THE recent call by the Confederation of Zimbabwe Industries (CZI) for government to suspend bonuses for the civil service is laudable, as it comes at a time consultations for the 2018 National Budget are underway.
According to CZI president Sifelani Jabangwe, the suspension of the bonuses, the cutting-down of foreign travel by government and removal of ghost workers will go a long way in containing runaway spending.
These vices have no doubt seen government eating more than the revenue it generates.
On two occasions, former Finance minister Patrick Chinamasa proposed to waive bonus payments for civil servants, but was shot down by President Robert Mugabe and other Zanu PF hawks in government who attacked him for leaning more to Western policies.

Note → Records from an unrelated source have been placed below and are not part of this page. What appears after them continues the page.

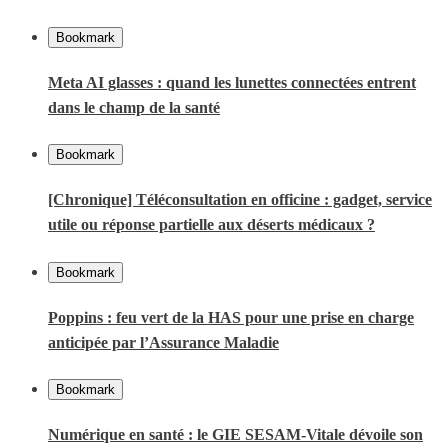
Bookmark
Meta AI glasses : quand les lunettes connectées entrent
dans le champ de la santé
Bookmark
[Chronique] Téléconsultation en officine : gadget, service
utile ou réponse partielle aux déserts médicaux ?
Bookmark
Poppins : feu vert de la HAS pour une prise en charge
anticipée par l’Assurance Maladie
Bookmark
Numérique en santé : le GIE SESAM-Vitale dévoile son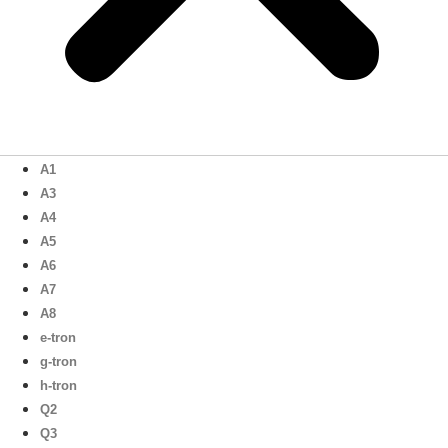
A1
A3
A4
A5
A6
A7
A8
e-tron
g-tron
h-tron
Q2
Q3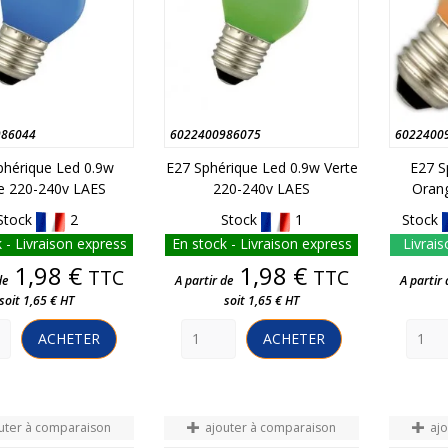
986044
6022400986075
6022400
phérique Led 0.9w
E27 Sphérique Led 0.9w Verte
E27 S
e 220-240v LAES
220-240v LAES
Oran
Stock
2
Stock
1
Stock
 - Livraison express
En stock - Livraison express
Livrais
Prix
Prix
1,98 €
1,98 €
TTC
TTC
de
A partir de
A partir 
soit 1,65 € HT
soit 1,65 € HT
ACHETER
ACHETER
uter à comparaison
ajouter à comparaison
aj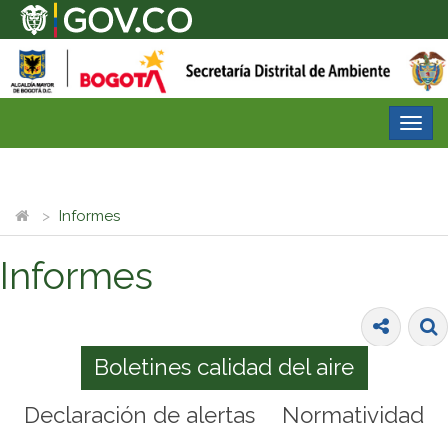
Desp
nave
Informes
Informes
Boletines calidad del aire
Declaración de alertas
Normatividad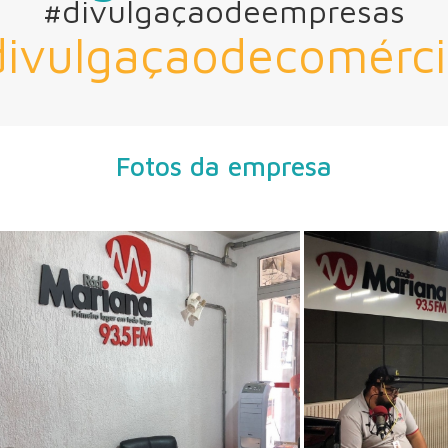
#divulgaçaodeempresas
divulgaçaodecomérci
Fotos da empresa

Yet the private sector stopped paying bonuses some years ago after realising that the economy was heading in the opposite direction.
It boggles the mind why the government has also been reluctant to flush out ghost workers who are bleeding Treasury.
The reason can only be because Mugabe would want to use the youth militia, who are mostly ghost workers, as instruments of violence in next year’s crucial election.
While the CZI’s call is laudable, chances of the Zanu PF regime abandoning its populist policies like paying bonuses are slim as the country heads towards the 2018 elections.
Clearly, calls for reforms will find no takers.
We believe what the government requires is to be pragmatic and deal with the economy with care for the benefit of the electorate. Paying bonuses in such a difficult environment is not one such policy.
Zimbabweans would remember Finance minister Ignatius Chombo, then as Local Government minister, ordering local authorities and parastatals to write off debts owed by residents in the run-up to the 2013 elections. The negative effects of that irrational and populist directive are still echoing across the country with local authorities failing to deliver any service.
Besides, Mugabe’s gallivanting has cost the country millions of dollars, resulting in runaway expenditure crowding out allocations to critical sectors like infrastructure and social services.
In the 2018 pre-budget strategy paper, expenditure for 2018 is projected to be $4,68 billion. Of that, employment costs are projected to be $3,2 billion, representing 80% of total anticipated revenues.
That the revenues are projected at $4 billion gives a budget deficit of $680 million, and hence illustrates a gloomy outlook which should have jolted government into action.
Treasury has been preaching reforms, but that has not been matched by implementation. Recommendations from the civil services audit are still to be enforced.
This means a fantastic document is gathering dust somewhere in some government department. It is difficult to convince civil servants to forgo their bonuses when there are no signs that Mugabe would cut on his many foreign travels that gobble at least $10 million each. Targeting bonuses alone will be met with resistance from the constituency.
A holistic approach is required to cut government expenditure. The sooner this is done, the better.